Bayu dan Setyo bersahabat karib, bermula dari kesamaan hobi..yaitu hobi tidak menyukai menonton sinetron. Yang menurut mereka menyaksikan sinetron atau menikmati musik ala boyband tidaklah membawa keuntungan apapun selain perasaan menjadi banci. Mereka lebih senang berdiskusi atau menyaksikan teaterikal kisah raja-raja terdahulu, mengunjungi museum atau candi-candi. Dan saling mengungkapkan kekaguman betapa agung dan anggunnya para wanita jaman dulu.
Mereka adalah gambaran anak muda yang masih mau menghargai budaya dan sejarah. Yang sering mencari jati diri dengan bercermin pada kisah-kisah bijak tokoh pewayangan.
Namun senja itu, di pelataran Candi Jawi, sebuah candi yang terletak di lereng Gunung Welirang, Pasuruan. Keeratan mereka yang bak kisah Nakula-Sadewa tercerai.
“Kau lihat Bay, betapa rupawan bentuk tubuh candi ini, ibarat wanita, tubuhnya ramping weweg..dengan kulit putih bersih” mata Setyo takjub memandang rupa candi di hadapannya.

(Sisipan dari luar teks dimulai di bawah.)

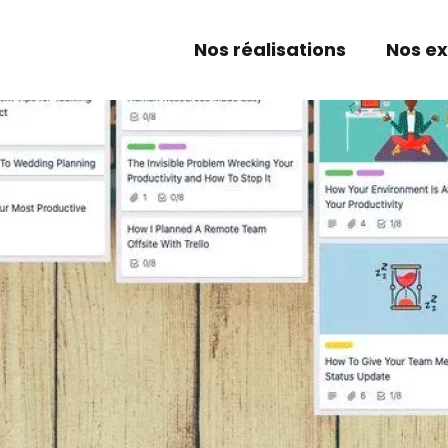
Nos réalisations
Nos ex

“Iya. Aku sudah dua kali mengunjungi candi ini, namun masih saja terpukau oleh keindahannya. Rupa sejarah yang tidak semegah Borobudur atau Prambanan namun eloknya begitu..S-e-m-p-u-r-n-a..” tangan Bayu menelusuri relief-relief pada dinding candi dengan mata penuh takjub.
Kedua pemuda yang memiliki paras sama tampan itu, mulai asik dengan kesibukannya mengagumi bangunan yang terbuat dari batu, hasil cipta manusia peradaban lampau.

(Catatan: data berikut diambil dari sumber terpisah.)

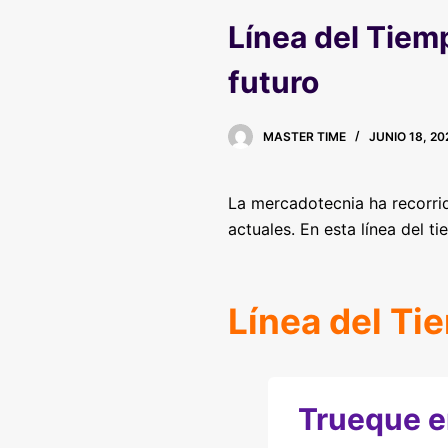
Línea del Tiem
futuro
MASTER TIME
JUNIO 18, 20
La mercadotecnia ha recorri
actuales. En esta línea del t
Línea del Ti
Trueque e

“A-ya.. Candi ini agung seperti A-ya,” bibir Setyo bergumam-gumam lirih, ucapannya polos tanpa kendali, seperti ada sesuatu yang menuntunnya untuk mengucapkan nama seseorang-yang-tidak-pantas-dipanggilnya-dengan-penuh-rasa.
Tangan Bayu terhenti seketika, wajahnya menoleh pada Setyo. Alisnya mengernyit “Kamu...mengucapkan nama seseorang yang aku puja?”

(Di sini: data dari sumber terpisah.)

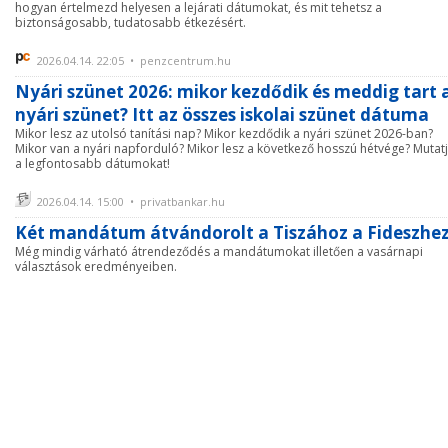
hogyan értelmezd helyesen a lejárati dátumokat, és mit tehetsz a
biztonságosabb, tudatosabb étkezésért.
2026.04.14. 22:05 • penzcentrum.hu
Nyári szünet 2026: mikor kezdődik és meddig tart 
nyári szünet? Itt az összes iskolai szünet dátuma
Mikor lesz az utolsó tanítási nap? Mikor kezdődik a nyári szünet 2026-ban?
Mikor van a nyári napforduló? Mikor lesz a következő hosszú hétvége? Mutat
a legfontosabb dátumokat!
2026.04.14. 15:00 • privatbankar.hu
Két mandátum átvándorolt a Tiszához a Fideszhe
Még mindig várható átrendeződés a mandátumokat illetően a vasárnapi
választások eredményeiben.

Bayu mengeser posisi berdirinya agar menjadi sejajar dengan Setyo “Kamu..Ehmm,” Bayu menatap penuh ketegasan pada Setyo, meminta penjelasan.
Seperti tersadar dari pengaruh gendam, Setyo gelagapan menjawab pertanyaan Bayu. Tangannya membetulkan letak topi hitamnya, menyamarkan rasa bersalahnya yang sudah menyebut nama perempuan yang di puja Bayu. “Eh..Anu..A-ku..” Setyo terbata, namun berusaha untuk tetap tenang. “..mungkin saat ini adalah saat yang tepat untuk mengatakan sebuah kebenaran, tepatnya sebuah pengakuan,” Setyo membatin.
“Bay, ehm..sebenarnya aku memiliki rasa kagum yang-agak-berlebihan pada A-ya..sosok yang kau ibaratkan Sinta itu..Aku..” kalimat Setyo terhenti sampai di situ saja.